# new budgie- say hi!



## kodakkuki (Aug 8, 2011)

not long home with my new addition...

i'm assuming male, but just checking what you guys think?
i'm also assuming he's still pretty young- the lady only had him a few months before she got bored, so he should get on ok with my wee Winston?







am i right in thinking his colouring/marking is recessive pied?


----------



## poohdog (May 16, 2010)

Nice looking bird...


----------



## WelshYorkieLover (Oct 16, 2011)

beautiful!! I have a soft spot for budgies! I had one when I was 17. my dad is allergic to feathers and so we werent allowed to have any but he gave in and said that I had to keep him in my bedroom which I did. i came home one evening and he was sitting in the living room with my parents. my dad felt sorry for him and thought he would be lonely and got my mother to bring him down and that is where he stayed lol. after he died my parents got another budgie and she is now 10 years old


----------



## Guest (Dec 4, 2013)

I love budgies very easy to keep ^^
Yours is lovely very interesting patterns!
Only thing I would add is maybe consider getting him
a bigger cage? From the photos the cage looks quite tiney. 


Could be wrong though :>


----------



## kodakkuki (Aug 8, 2011)

thanks! 
he's a lovely boy, but very scared of being handled 



Prowl said:


> I love budgies very easy to keep ^^
> Yours is lovely very interesting patterns!
> *Only thing I would add is maybe consider getting him
> a bigger cage? From the photos the cage looks quite tiney. *
> ...


well, i think so to- Winstons cage is about 3ft wide by 1 1/2, so i think it should be big enough for the two of them?

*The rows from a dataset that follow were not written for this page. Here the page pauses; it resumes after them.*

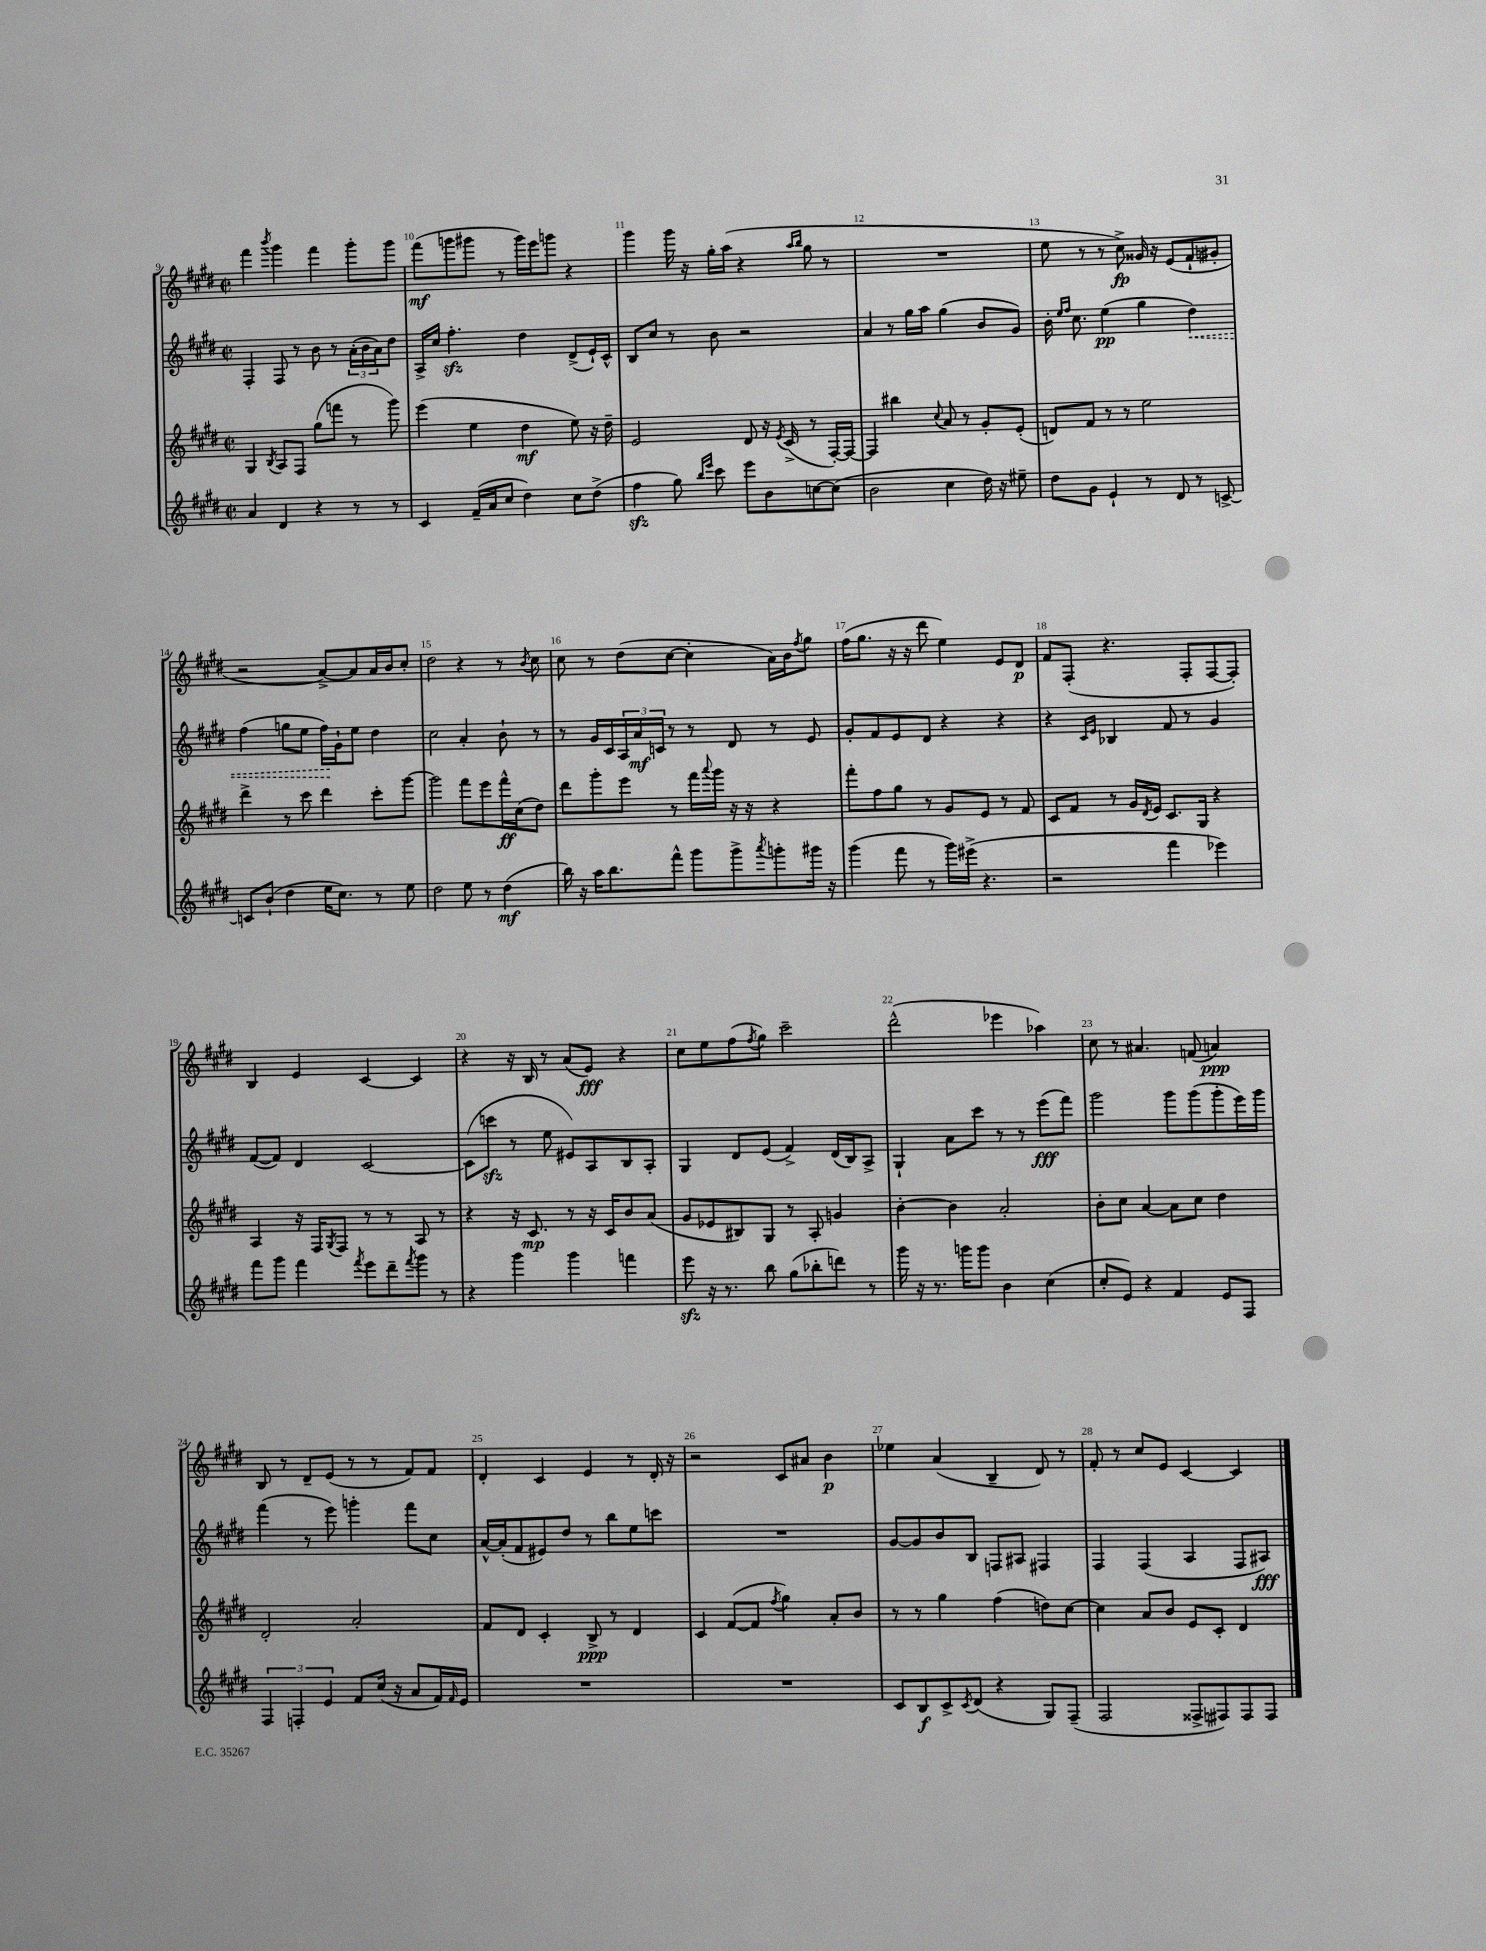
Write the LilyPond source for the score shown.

<<
\new StaffGroup <<
\new Staff = "s0" {
    \clef treble \key e \major \defaultTimeSignature \time 2/2
    fis'''4 \acciaccatura { b'''8 } gis'''4 fis'''4 gis'''8-. gis'''8 |
    fis'''8\mf( g'''8 gis'''8 r8 gis'''16) e'''16 g'''8 r4 |
    gis'''4 gis'''16 r16 gis''16-. a''16( r4 \grace { a''16 b''16 } gis''8 r8 |
    R1 |
    e''8 r8 r8 cis''8->\fp) gisis'16 r16 e'8( fis'8-! gis'8-. |
    r2 a'8~->) a'8 a'16 b'16 cis''8-. |
    dis''2 r4 r8 \acciaccatura { b'8 } cis''8 |
    cis''8 r8 dis''8( cis''8~ cis''4-. a'16) b'16 \acciaccatura { fis''8 } gis''8 |
    fis''16( gis''8. r16 r16 dis'''8 e''4) e'8 dis'8\p |
    fis'8 fis8-.( r4. fis8-. fis8~ fis8-.) |
    b4 e'4 cis'4~ cis'4 |
    r4 r16 b16 r8 a'8( e'8\fff) r4 |
    cis''8 e''8 fis''8( \acciaccatura { fis''8 } gis''8) cis'''2-- |
    dis'''2-^( ees'''4 aes''4) |
    cis''8 r8 ais'4. f'8( a'4\ppp) |
    b8 r8 dis'8-- e'8( r8 r8 fis'8) fis'8 |
    dis'4-. cis'4 e'4 r8 dis'16-. r16 |
    r2 cis'8 ais'8 b'4\p |
    ees''4 a'4( b4-- dis'8) r8 |
    fis'8-. r8 cis''8 e'8 cis'4~ cis'4 \bar "|." |
}
\new Staff = "s1" {
    \clef treble \key e \major \defaultTimeSignature \time 2/2
    fis4-. fis8 r8 b'8 r8 \tuplet 3/2 { a'16-.( b'16 a'16) } dis''8 |
    a16-> cis''16 fis''4.-.\sfz dis''4 dis'8->( e'16-!) cis'16-^ |
    b8 cis''8 r8 b'8 r2 |
    a'4 r8 gis''16 a''16 gis''4( b'8 gis'8) |
    b'16-. \grace { e''16 fis''16 } cis''8. e''4\pp( gis''4 \once \override Hairpin.style = #'dashed-line dis''4\<) |
    fis''4( g''8 e''8 fis''16\!) gis'16-! e''8 dis''4 |
    cis''2 a'4-. b'8-! r8 |
    r8 gis'16 cis'16 \tuplet 3/2 { a16 a'16\mf c'16 } r8 r8 dis'8 r8 e'8 |
    gis'8-. fis'8 e'8 dis'8 r4 r4 |
    r4 \grace { cis'16 e'16 } bes4 fis'8 r8 gis'4 |
    fis'8~( fis'8) dis'4 cis'2~ |
    cis'8( c'''8\sfz r8 e''8 eis'8) a8 b8 a8-. |
    gis4 dis'8 e'8( fis'4->) dis'16( b16) a8-> |
    gis4-! a'8 cis'''8 r8 r8 e'''8\fff( fis'''8) |
    gis'''2 gis'''8 gis'''8( gis'''8-. e'''16) gis'''16 |
    fis'''4( r8 e'''8) g'''4-. fis'''8 cis''8 |
    a'16~-^ a'16-.( fis'8 eis'8) dis''8 r8 b''8 e''8 c'''8 |
    R1 |
    gis'8~ gis'8 b'8 b8 f8 ais8 fis4 |
    fis4 fis4( a4 fis8 ais8\fff) \bar "|." |
}
\new Staff = "s2" {
    \clef treble \key e \major \defaultTimeSignature \time 2/2
    gis4 \acciaccatura { b8 } a8 fis8 gis''8( f'''8 r8 gis'''8) |
    e'''4( e''4 dis''4\mf e''8) r16 dis''16-- |
    e'2 dis'8 r16 \acciaccatura { e'8 } cis'16->( r8 fis16~-.) fis16~ |
    fis4 bis''4 \appoggiatura { cis''8 } a'8 r8 gis'8-. e'8-.( |
    d'8) fis'8 r8 r8 e''2 |
    dis'''4-> r8 cis'''8 dis'''4 cis'''8-. gis'''8~ |
    gis'''2 fis'''8 e'''8 fis'''16-^\ff cis''16( dis''8) |
    dis'''8 gis'''8-. e'''8 r8 fis'''16 \appoggiatura { a'''8 } gis'''16 r16 r16 r4 |
    fis'''8-. fis''8 gis''8 r8 gis'8 e'8 r8 fis'8 |
    cis'8 fis'8 r8 gis'16 \acciaccatura { dis'8 } e'16 cis'8. gis16 r4 |
    a4 r16 fis16 \acciaccatura { gis8 } fis8 r8 r8 a8 r8 |
    r4 r16 cis'8.\mp r8 r16 cis'16 b'8 a'8( |
    gis'8 ees'8 bis8) gis8 r8 a8-. g'4 |
    b'4~-. b'4 a'2-. |
    b'8-. cis''8 a'4~ a'8 cis''8 dis''4 |
    dis'2-. a'2-. |
    fis'8 dis'8 cis'4-. b8->\ppp r8 dis'4 |
    cis'4 fis'8~( fis'8 \acciaccatura { fis''8 } gis''4) a'8-. b'8 |
    r8 r8 gis''4 fis''4( d''8) cis''8~ |
    cis''4 a'8 b'8 e'8 cis'8-. dis'4 \bar "|." |
}
\new Staff = "s3" {
    \clef treble \key e \major \defaultTimeSignature \time 2/2
    a'4 dis'4 r4 r8 r8 |
    cis'4 fis'16--( a'16 cis''8 dis''4) cis''8 dis''8->( |
    fis''4\sfz gis''8) \grace { b''16 e'''16 } cis'''8 e'''8 b'8 c''8~ c''8( |
    b'2 cis''4 dis''16) r16 eis''8-- |
    dis''8 gis'8 e'4-! r8 dis'8 r8 c'8~-> |
    c'8 b'8-!( dis''4 e''16 cis''8.) r8 e''8 |
    dis''2 e''8 r8 dis''4\mf( |
    b''16) r16 a''16 b''8. fis'''8-^ gis'''8 gis'''8-> \acciaccatura { a'''8 } g'''8-. gis'''16 r16 |
    gis'''4( fis'''8 r8 gis'''16) eis'''16->( r4. |
    r2 fis'''4 ees'''4) |
    fis'''8 gis'''8 fis'''4 \acciaccatura { fis'''8 } e'''8 dis'''8-- \acciaccatura { fis'''8 } gis'''8 r8 |
    r4 gis'''4 gis'''4 f'''4 |
    e'''8\sfz r16 r8. b''8 gis''8( bes''8-. d'''8) r8 |
    gis'''16 r16 r8. g'''16 g'''8 b'4 cis''4( |
    cis''8-. e'8) r4 fis'4 e'8 fis8 |
    \tuplet 3/2 { fis4 f4-. e'4 } fis'8 cis''16( r16 a'8 fis'16) \grace { fis'16 } e'16 |
    R1 |
    R1 |
    cis'8 b8\f cis'8-> \acciaccatura { cis'8 } dis'8( r4 gis8) fis8--( |
    fis2 fisis8-> fis8) fis8 fis8 \bar "|." |
}
>>
>>
\layout { \context { \Score currentBarNumber = #9 \override BarNumber.break-visibility = ##(#f #t #t) barNumberVisibility = #all-bar-numbers-visible } }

i've actually taken advise and put them together already , and they are sitting chatting away beside one another! it's lovely to see them so happy and relaxed.


----------



## Guest (Dec 5, 2013)

3ft sounds plenty big enough ^^


----------



## kodakkuki (Aug 8, 2011)

Prowl said:


> 3ft sounds plenty big enough ^^


awesome! i hate the idea of birds in wee cages, and tbh, i was worrying that wasn't gonna be big enough!


----------



## kodakkuki (Aug 8, 2011)

getting to know each other!!







i love these guys! even though they aren't fans of being handled 
hopefully i'll one day be able to get them a wee brother who has been hand-tamed by their breeder from an early age! :001_wub:

aren't they prweety!


----------



## Guest (Dec 6, 2013)

No harm in making it bigger in the future, bigger is usually better for birds ^^

I adore budgies def one of my faourites so many different colours and you can even buy crested ones now.

I bet some dried meal worms would help tame them


----------



## Mybudgie (Dec 6, 2013)

I love the patterns on him! I have a few budgies myself and I havent seen one with a pattern quite like that, very nice


----------



## moggiemum (Mar 28, 2013)

very beautiful my first pet was a budgie, called...............joey


----------



## ButterflyLordette (Nov 3, 2013)

Absaloutely GORGEOUS!


----------